5. Ainsi, il ressort des décisions de justice précitées que l'activité de M. C était, au cours des années en litige, exercée quasi-exclusivement depuis le territoire espagnol. En outre, il résulte des énonciations de l'arrêt rendu par la Cour d'appel de Pau que l'administration fiscale disposait au moins depuis le mois d'août 2014, date de son dépôt de plainte auprès de la commission des infractions fiscales, des éléments d'information permettant de porter une appréciation correcte sur la nature des activités de la société de M. C.

6. De plus, l'administration n'établit ni même n'allègue qu'elle aurait pris la même décision d'imposition si elle avait respecté les formalités prescrites ou fait reposer son appréciation sur des éléments qu'elle avait omis de prendre en compte.

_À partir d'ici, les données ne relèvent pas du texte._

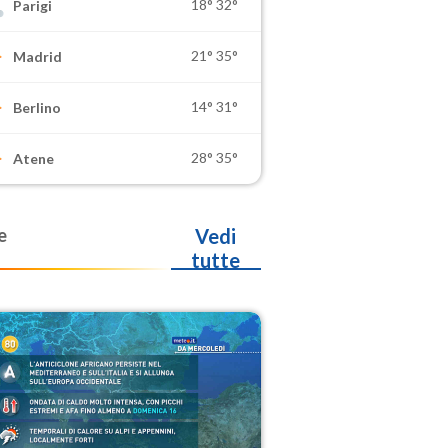
18°
32°
Parigi
21°
35°
Madrid
14°
31°
Berlino
28°
35°
Atene
e
Vedi
tutte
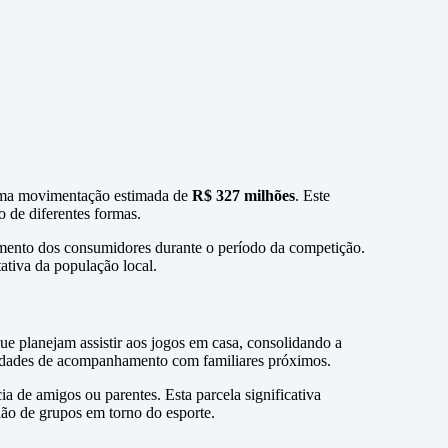
uma movimentação estimada de
R$ 327 milhões
. Este
 de diferentes formas.
amento dos consumidores durante o período da competição.
ativa da população local.
e planejam assistir aos jogos em casa, consolidando a
bilidades de acompanhamento com familiares próximos.
 de amigos ou parentes. Esta parcela significativa
ão de grupos em torno do esporte.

7. Il résulte donc de l'instruction que l'administration a commis une faute en poursuivant le recouvrement des impositions mises à la charge du requérant au titre des années 2010 à 2012, et en n'en prononçant le dégrèvement qu'au cours de l'année 2019. Cette faute est de nature à engager la responsabilité de l'Etat.

Sur la réparation :

8. S'il est établi que M. C a effectivement subi des problèmes de santé, ni le certificat médical du 27 février 2023, ni aucune autre pièce du dossier, ne permettent d'établir leur lien avec la faute commise par l'administration fiscale. Il en va de même de la dégradation alléguée de son activité professionnelle.

9. Cependant, M. C a fait l'objet, à tort, de poursuites pénales, en ayant d'abord été condamné puis relaxé. Il a également, comme il le soutient, été contraint d'engager des procédures devant les juridictions administratives afin d'obtenir la décharge des impositions à tort mises à sa charge. L'ensemble de ces procédures a duré six ans. Ces éléments ont nécessairement été de nature à causer des troubles dans les conditions d'existence de l'intéressé, ainsi qu'un préjudice moral. Il sera fait une juste appréciation des circonstances de l'espèce en évaluant le préjudice à la somme de 10 000 euros, assortie des intérêts au taux légal à compter du 31 décembre 2022, date de réception de la demande préalable, et de la capitalisation des intérêts à partir du 31 mars 2023.

Sur les frais liés au litige :

10. Il y a lieu dans les circonstances de l'espèce, de mettre à la charge de l'Etat une somme de 1 500 euros au titre des frais exposés par M. C et non compris dans les dépens.

D E C I D E :

Article 1er : L'Etat est condamné à verser à M. C la somme de 10 000 (dix mille) euros avec intérêts au taux légal à compter du 31 décembre 2022. Les intérêts échus à la date du 31 décembre 2023 puis à chaque échéance annuelle à compter de cette date seront capitalisés à chacune de ces dates pour produire eux-mêmes intérêts.

Article 2 : L'Etat versera la somme de 1 500 (mille cinq cents) euros à M. C sur le fondement de l'article L. 761-1 du code de justice administrative.

Article 3 : Le surplus des conclusions de la requête est rejeté.

Article 4 : La présente décision sera notifiée à M. A C et au ministre de l'action et des comptes publics.

Délibéré après l'audience du 13 mars 2025, à laquelle siégeaient :

Mme Sellès, présidente,

Mme Crassus, conseillère,

Mme Aché, conseillère.

Rendue publique par mise à disposition au greffe le 9 avril 2025.

La rapporteure,

L. CRASSUS

La présidente,

M. SELLES

La greffière,

M. B

La République mande et ordonne au ministre de l'économie, des finances et de la souveraineté industrielle et numérique en ce qui le concerne ou à tous commissaires de justice à ce requis en ce qui concerne les voies de droit commun, contre les parties privées, de pourvoir à l'exécution de la présente décision.